子どものいじめ相談を探偵業で培った専門的な手法を用いて解決するNPO法人。T.I.U総合探偵社に2004年頃からいじめ相談の依頼が舞い込むようになった。ある学校の優等生が別の生徒に万引きの強要をしており、その証拠が必要だという相談を受け、調査を引き受けたのが活動へのきっかけ。大人の世界ならば間違いなく犯罪となるような凶悪な行為が子どもたちの世界に起きていることを実感し、ICレコーダーや専門的な手法を利用して、証拠収集する革新的な方法で問題解決に取り組む。いじめの相談は無償行おうと2015年にNPO法人化した。 加害者側に証拠を突き付けるのが目的ではなく、加害者側の子どもとも話し合いや説明を重ね、被害者側とも対処方法について話し合い、これまで250件を超える案件を引き受け解決してきた。現在、いじめ相談に対応する団体は「傾聴」に重点を置いていることが多く、解決や予防が難しい上、バラバラに活動しているので、今後各団体の“得意“を集めて知識や事例学習を行い、根本的な改善や予防効果が出やすい方法などを集約し文科省への提案を検討中。また職業として成り立つ”いじめ問題のプロ“を育てることも活動の目的としている。

私は通称「いじめ探偵」と呼ばれています。その理由は、私の本業が探偵であり、その調査技術を用い、隠ぺいされたいじめの証拠の収集やこれまで証拠収集が困難であったいじめの実態をハッキリと証明していくからです。

そうした中で、私の手元には大きく2種類の手紙が届きます。

ひとつは、感謝の手紙です。「いじめから救ってくれてありがとう。」「(ずいぶん前に介入した被害者の児童から)大学の法学部に入学できました。私も困っている人の力になりたいです。」という将来に向けての話が書かれている手紙です。時折、写真が添えられていて、成長して行く姿を見ることができると、とてもうれしく思うし、励みにもなります。

もうひとつは、いわゆる脅迫状です。はじめの頃は警察に相談することもありましたが、今では慣れてしまっています。

隠ぺいなどはそれをする理由もあるでしょうから、暴いたものを恨むのでしょう。私は立場上、最も近くでいじめの実態を見る第三者です。被害者のことはもちろんですが、加害者の背景を調べ、話し合いもすることがありますから、彼らの背景に強い影がある事も見ています。そして、強く思うことは、「誰も加害者にも被害者にもしたくはない。」ということです。

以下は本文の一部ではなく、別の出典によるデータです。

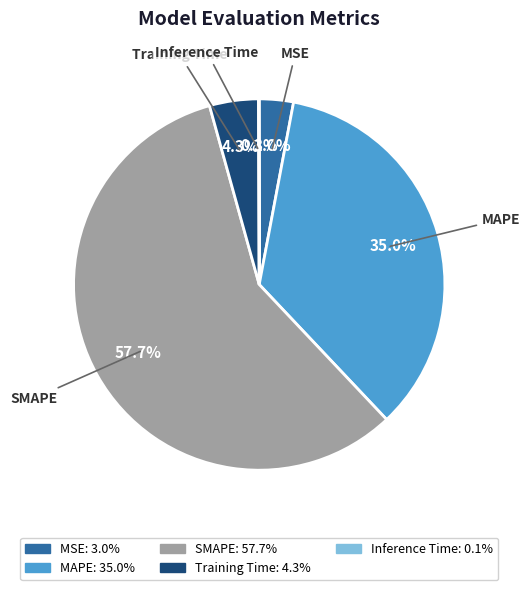

Between MSE and Training Time, which is larger?

Training Time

「いじめゼロ」なんて不自然だと言われることは、重々承知ですが、きっと、いじめが起きても浅い被害の内に芽を摘むことはできると思います。また、数多くのいじめの事例をより深く研究すれば、その細かな構造分析で、いじめの兆候をいち早くキャッチできる仕組みができるのではないかと思って、現在、私が見ている事例を研究しています。

いじめの予防教育をより効果的に、かつ実践的に進めて行くためには、法教育や道徳、心理やディスカッション、コミュニケーションなど様々な観点から教育プログラムを展開する必要もあると思いますから、少しずつですが、予防プログラム制作に着手しています。もちろん、いじめは日本全国で、毎日何百件と起きていますから、その対処はこれからも続けていきますが、予防教育によるいじめの重大化を防ぐ活動を、これからは強く進めて行きたいと考えています。

この度は、公益財団法人社会貢献支援財団さんには、私共のようなものを表彰していただき、感謝しています。ありがとうございました。